# ladder rungs for a kids swing set ??



## ants1929 (Jan 31, 2011)

Hello every one I hope I am posting in the right place some of the rungs on my kids swing set have rotted and now they are breaking were would I be able to find something like that or what would be a good replacement for these ??


----------



## Stephen Hill (Jun 21, 2011)

Hello,
My name is Stephen Hill. If they are dowels you can buy them from Lowes and Home Depot in the trim isle. You need to find out how wide they are ( the diameter of the existing dowels ) so that you only have to make one trip. Break out the old dowels and replace. 

http://www.handymanhill.com


----------



## gma2rjc (Nov 21, 2008)

Ants, I had the same problem with my playset. I replaced the dowels in the ladder several times over the past 10 years. Earlier this spring I noticed that the top one needed to be replaced again.

The problem with the dowels is that they don't make them out of pressure treated wood (at least not that I could find), so they rot rather easily. I used oak dowels the last time and it didn't seem to make a difference.

I ended up going to Menard's and getting a plastic-sided ladder that required me to put four 2x6" wooden steps in, which I had to buy and cut. I bought pressure treated lumber so that the steps stay safe for the kids for a long time.

I'll try to post a picture of it in a little while. If I had the skills, I could have built the sides of the ladder myself instead of paying for the plastic ones. You may be able to do that yourself.


----------



## DangerMouse (Jul 17, 2008)

If you can post a picture of the ladder, it will help.
You too, Barb.... :laughing:

DM


----------



## ants1929 (Jan 31, 2011)

Great info hoping to see the pics when you can thanks


----------



## ants1929 (Jan 31, 2011)

Can aluminum pipe be used instead?


----------



## josall (May 7, 2011)

Replace with 1-1/4 conduit.


----------



## Stephen Hill (Jun 21, 2011)

josall said:


> Replace with 1-1/4 conduit.


I agree


----------



## gma2rjc (Nov 21, 2008)

Would conduit become slippery for their little feet when it's wet or when they have mud or snow caked on the bottom of their shoes or boots?

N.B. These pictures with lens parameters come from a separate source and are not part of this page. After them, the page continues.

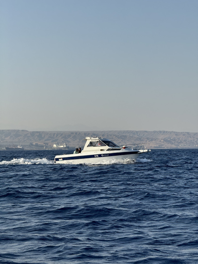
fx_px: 915
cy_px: 132
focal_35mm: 120
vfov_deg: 16.4
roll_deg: +1.0
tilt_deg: +3.5
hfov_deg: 12.3
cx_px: 99
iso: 50
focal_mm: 15.66
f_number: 2.8
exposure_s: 1/1422
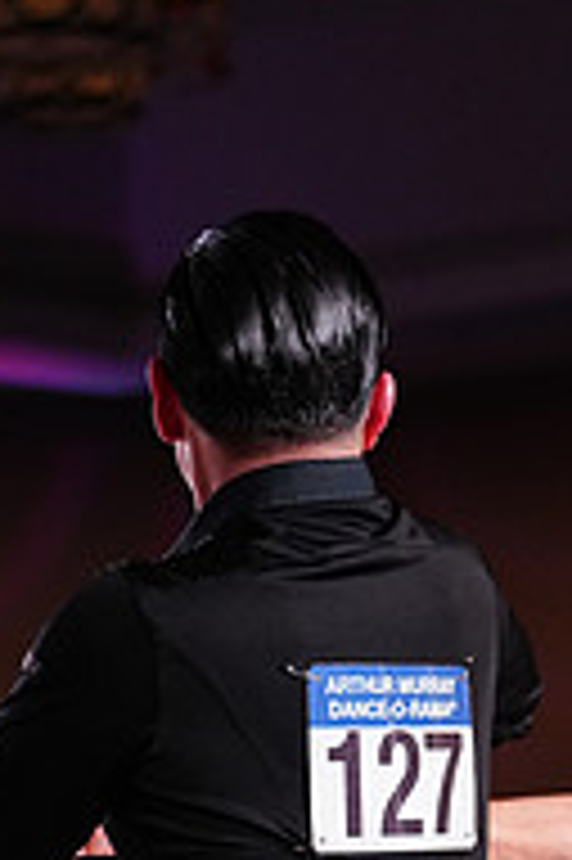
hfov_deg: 6.4
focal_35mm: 213
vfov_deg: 9.4
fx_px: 5085
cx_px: 592
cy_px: 1274
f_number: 2.8
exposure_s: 1/640
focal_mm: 70
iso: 2000
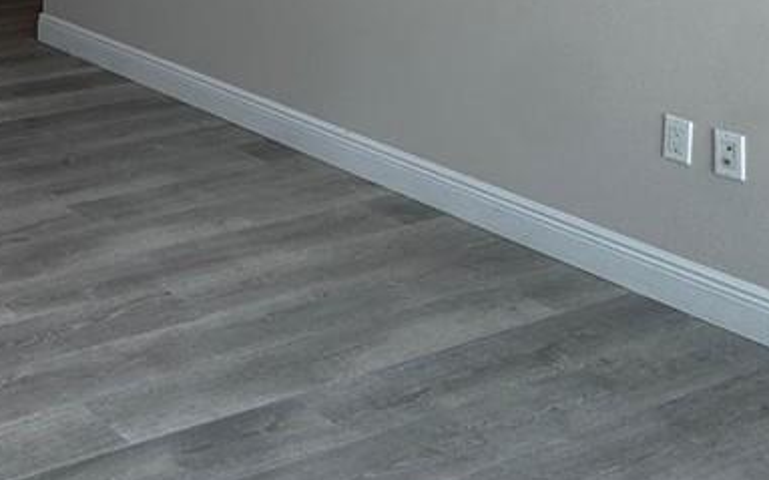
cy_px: -217
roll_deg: -0.1
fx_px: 1299
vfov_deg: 18.7
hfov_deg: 28.3
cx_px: -175
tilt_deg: -3.8
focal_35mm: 62
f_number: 2.2
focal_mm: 2.22
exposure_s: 1/121
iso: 40
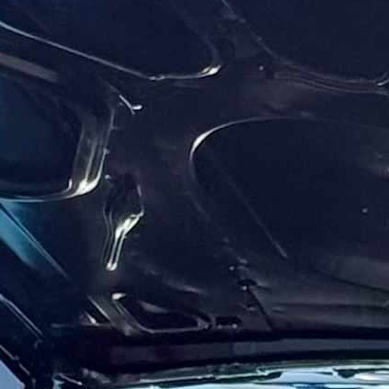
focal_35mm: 404
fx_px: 5136
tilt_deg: -2.1
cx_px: 559
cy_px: 403
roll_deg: -0.1
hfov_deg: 4.3
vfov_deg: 4.3
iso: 100
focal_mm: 6.76
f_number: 1.78
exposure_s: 1/1013
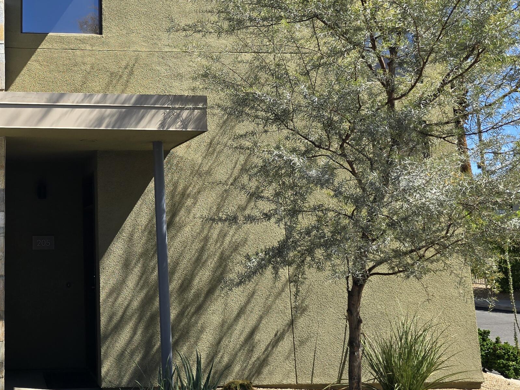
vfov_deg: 33.3
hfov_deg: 40.7
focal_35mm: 43
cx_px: 56
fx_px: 646
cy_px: 136
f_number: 1.7
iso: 12
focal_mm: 6.3
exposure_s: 1/466
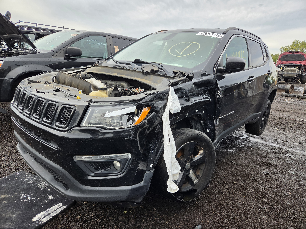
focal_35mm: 23
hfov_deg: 73.9
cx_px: 153
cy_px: 114
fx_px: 203
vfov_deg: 58.9
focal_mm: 5.4
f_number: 1.8
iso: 80
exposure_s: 1/666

I found one of the pics I'm looking for of the old ladder, but this is a different computer and I haven't figured out how to re-size and load them into a thread yet. :whistling2: As soon as I do, I'll post the pics.

Barb


----------



## user1007 (Sep 23, 2009)

How did we get to 1.25 inch diameter whatever? Am I missing a post or was I racing and did not see a post with dimensions? 

I was thinking pipe or conduit too. What about sand filled S80 PVC capped at the ends. 

Lodgepole pine is incredibly strong and flexible. Trees 1.5" in diameter might have 150 years or more of ring growth almost perfectly straight up 100' feet in the air. You could turn them to your finished diameter, treat them, and be done. Treated wood splinters are nasty stuck in the foot though.

Pricey compared to other options but solid PVC, nylon or whatever rods/dowels would work?


----------



## Ron6519 (Mar 28, 2007)

Use galvanized pipe.


----------



## ants1929 (Jan 31, 2011)

Does home depot or loses carry this type of galvanizes pipe. ?


----------



## Ron6519 (Mar 28, 2007)

ants1929 said:


> Does home depot or loses carry this type of galvanizes pipe. ?


Yes they do. You just need to cut them to length.
Be aware is they're not tight in the holes you drill, you should drill a hole through the side rails and into one side of the pipe(insert a screw or nail) to keep the pipe from spinning in place.


----------



## Wildie (Jul 23, 2008)

Plastic conduit with 'Ready Threaded Rod' (3/8") running through it would make a good rung.
Drill the stringers to fit the rod and use a washer and nut at each end to lock the rod in place.


----------



## Millertyme (Apr 20, 2010)

1-1/2" closet pole. It usually comes in fir too which is perfect for outdoors.


----------